Printing out a final design pattern for cutting out leather is highly recommended. Not only does it considerably limit the chances of incorrect dimensions and measurements that do not work (e.g. card slots that are too tight or too shallow, etc.), but it helps efficiently cut and use leather.
Which software you choose really comes down to whether or not you want to add accurate stitching hole guides to your pattern. If you’re just need templates for shapes and intend to use a wing divider and punch stitching holes without a pinpoint guide then free offerings such as Gravit Designer or Inkscape will be perfectly adequate. But not all graphics editors are capable of creating dashed lines of markers with a precise spacing in millimetres. We are using Adobe Illustrator for this particular example.
First of all, the method itself. The method is similar across many of the graphics editors. In Adobe Illustrator, after creating a -3mm offset line, we select the following from the stroke menu to get round stitching markers:

For this example, we’ll create a simple 4-slot card card holder (2 cards on each side with the design mirrored). We know a credit card is 53.98mm (H) x 85.6mm (W) and that approximately 100mm is a good width for the horizontal card slots. Let’s say we plan to use a 4mm pricking iron and thus set the height of our pockets at 12mm (it’s good practice to set the height of the visible section of the pocket to a multiple of the stitching iron size—we’ll see why shortly). We come up with dimensions as follows:

The problem is that when we add our 4mm stitching holes at a 3mm offset to the pattern it doesn’t look right. We don’t have stitching markers in the all corners and we’re going to have one stitch shorter or longer than the rest.

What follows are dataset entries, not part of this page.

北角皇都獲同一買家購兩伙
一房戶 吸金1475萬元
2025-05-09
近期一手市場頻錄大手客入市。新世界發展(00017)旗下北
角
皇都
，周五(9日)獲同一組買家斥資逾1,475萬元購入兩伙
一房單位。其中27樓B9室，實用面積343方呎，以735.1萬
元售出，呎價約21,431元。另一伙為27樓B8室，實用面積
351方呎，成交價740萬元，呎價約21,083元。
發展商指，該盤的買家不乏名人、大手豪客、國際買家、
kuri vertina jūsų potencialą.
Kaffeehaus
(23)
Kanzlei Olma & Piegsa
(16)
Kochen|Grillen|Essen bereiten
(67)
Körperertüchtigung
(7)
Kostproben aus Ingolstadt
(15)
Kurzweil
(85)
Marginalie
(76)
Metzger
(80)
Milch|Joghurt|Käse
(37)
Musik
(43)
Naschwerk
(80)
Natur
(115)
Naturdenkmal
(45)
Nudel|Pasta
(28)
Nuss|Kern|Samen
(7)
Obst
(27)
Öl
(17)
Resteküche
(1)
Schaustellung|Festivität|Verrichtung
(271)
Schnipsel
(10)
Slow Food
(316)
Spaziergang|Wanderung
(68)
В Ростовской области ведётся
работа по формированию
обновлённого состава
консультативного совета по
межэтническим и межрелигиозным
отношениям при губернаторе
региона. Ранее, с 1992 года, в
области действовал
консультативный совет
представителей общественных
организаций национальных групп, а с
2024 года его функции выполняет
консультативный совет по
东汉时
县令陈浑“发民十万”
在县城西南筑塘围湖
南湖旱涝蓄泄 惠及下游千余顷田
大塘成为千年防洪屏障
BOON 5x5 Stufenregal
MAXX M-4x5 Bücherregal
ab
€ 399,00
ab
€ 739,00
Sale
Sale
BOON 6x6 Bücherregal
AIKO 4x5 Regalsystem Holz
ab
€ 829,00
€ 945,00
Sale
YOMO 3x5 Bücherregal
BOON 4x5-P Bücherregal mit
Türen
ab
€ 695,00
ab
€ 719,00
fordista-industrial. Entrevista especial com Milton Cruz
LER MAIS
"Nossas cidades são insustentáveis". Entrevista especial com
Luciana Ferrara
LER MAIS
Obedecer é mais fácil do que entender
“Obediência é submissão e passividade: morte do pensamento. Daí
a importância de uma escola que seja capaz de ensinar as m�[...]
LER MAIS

Incidentally, if you are using Adobe Illustrator selecting “Align dashes to corners and path ends” does not solve this problem because this alters the gap length of the dashes to match the stitching line, i.e. they’re no longer exactly 4mm.

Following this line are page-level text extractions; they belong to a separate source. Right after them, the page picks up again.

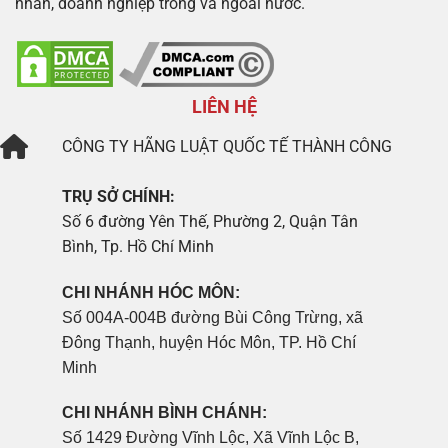
nhân, doanh nghiệp trong và ngoài nước.
LIÊN HỆ
CÔNG TY
HÃNG LUẬT QUỐC TẾ THÀNH CÔNG
TRỤ SỞ CHÍNH:
Số 6 đường Yên Thế, Phường 2, Quận Tân
Bình, Tp. Hồ Chí Minh
CHI NHÁNH HÓC MÔN:
Số 004A-004B đường Bùi Công Trừng, xã
Đông Thạnh, huyện Hóc Môn, TP. Hồ Chí
Minh
CHI NHÁNH BÌNH CHÁNH:
Số 1429 Đường Vĩnh Lộc, Xã Vĩnh Lộc B,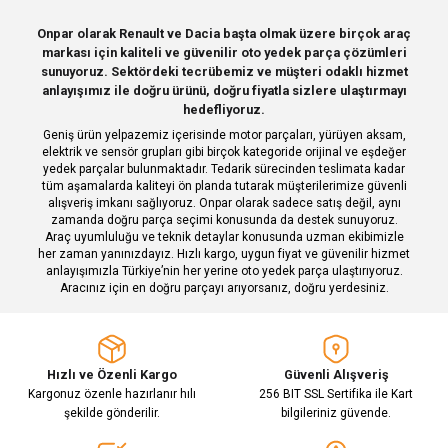
Sitemize ilk yorumu siz yapın!
Ürün resmi kalitesiz, bozuk veya görüntülenemiyor.
Onpar olarak Renault ve Dacia başta olmak üzere birçok araç
markası için kaliteli ve güvenilir oto yedek parça çözümleri
Ürün açıklamasında eksik bilgiler bulunuyor.
Deneyimini Paylaş
sunuyoruz. Sektördeki tecrübemiz ve müşteri odaklı hizmet
Ürün bilgilerinde hatalar bulunuyor.
anlayışımız ile doğru ürünü, doğru fiyatla sizlere ulaştırmayı
hedefliyoruz.
Ürün fiyatı diğer sitelerden daha pahalı.
Geniş ürün yelpazemiz içerisinde motor parçaları, yürüyen aksam,
Bu ürüne benzer farklı alternatifler olmalı.
elektrik ve sensör grupları gibi birçok kategoride orijinal ve eşdeğer
yedek parçalar bulunmaktadır. Tedarik sürecinden teslimata kadar
tüm aşamalarda kaliteyi ön planda tutarak müşterilerimize güvenli
alışveriş imkanı sağlıyoruz. Onpar olarak sadece satış değil, aynı
zamanda doğru parça seçimi konusunda da destek sunuyoruz.
Araç uyumluluğu ve teknik detaylar konusunda uzman ekibimizle
her zaman yanınızdayız. Hızlı kargo, uygun fiyat ve güvenilir hizmet
Gönder
anlayışımızla Türkiye’nin her yerine oto yedek parça ulaştırıyoruz.
Aracınız için en doğru parçayı arıyorsanız, doğru yerdesiniz.
Hızlı ve Özenli Kargo
Güvenli Alışveriş
Kargonuz özenle hazırlanır hılı
256 BIT SSL Sertifika ile Kart
şekilde gönderilir.
bilgileriniz güvende.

There are two ways we can deal with this: (1) create lines running from each corner and deal with a few stitching holes that are shorter or longer, (2) slightly adjust the width and height of the card slot compartment so that it geometrically works with our choice of pricking iron.
Taking the first approach means that you’ll end up with something like the below. The areas where the stitching holes are not 4mm have been circled in blue. You essentially end up deciding whether you want a shorter or longer stitch at certain points, and where best to “hide” this.

The second approach is a lot cleaner. Here both the height and width of the compartment itself have been increased by just 2mm (an amount that will have no visual impact on the overall design) and now we have a card compartment whose geometry perfectly matches the width of the pricking iron.
Our original width was 100mm. Accounting for 2 x 3mm stitching allowance, we have a length 94mm for our 4mm stitching holes. 94 ÷ 4 = 23.5. This needs to be a whole number to avoid a shorter/longer stitch so we increase to 24.
24 x 4 = 96mm. Add back the 6mm stitching allowance and we end up with 102mm as the appropriate length. We do the same calculation for the height to get to 74mm.
We can also minutely adjust the position of the middle card slot so that the holes do not risk piercing the edge of the leather but we can do this only if we are using looped fabric card slots (if we use T-slots the bottom card would sink into the pocket too much as we are still relying on the bottom stitch of the compartment to hold it in place). This is why it is good practice to set the height of the pockets to a multiple of the stitching iron, especially when you have 3- or 4-slot compartments.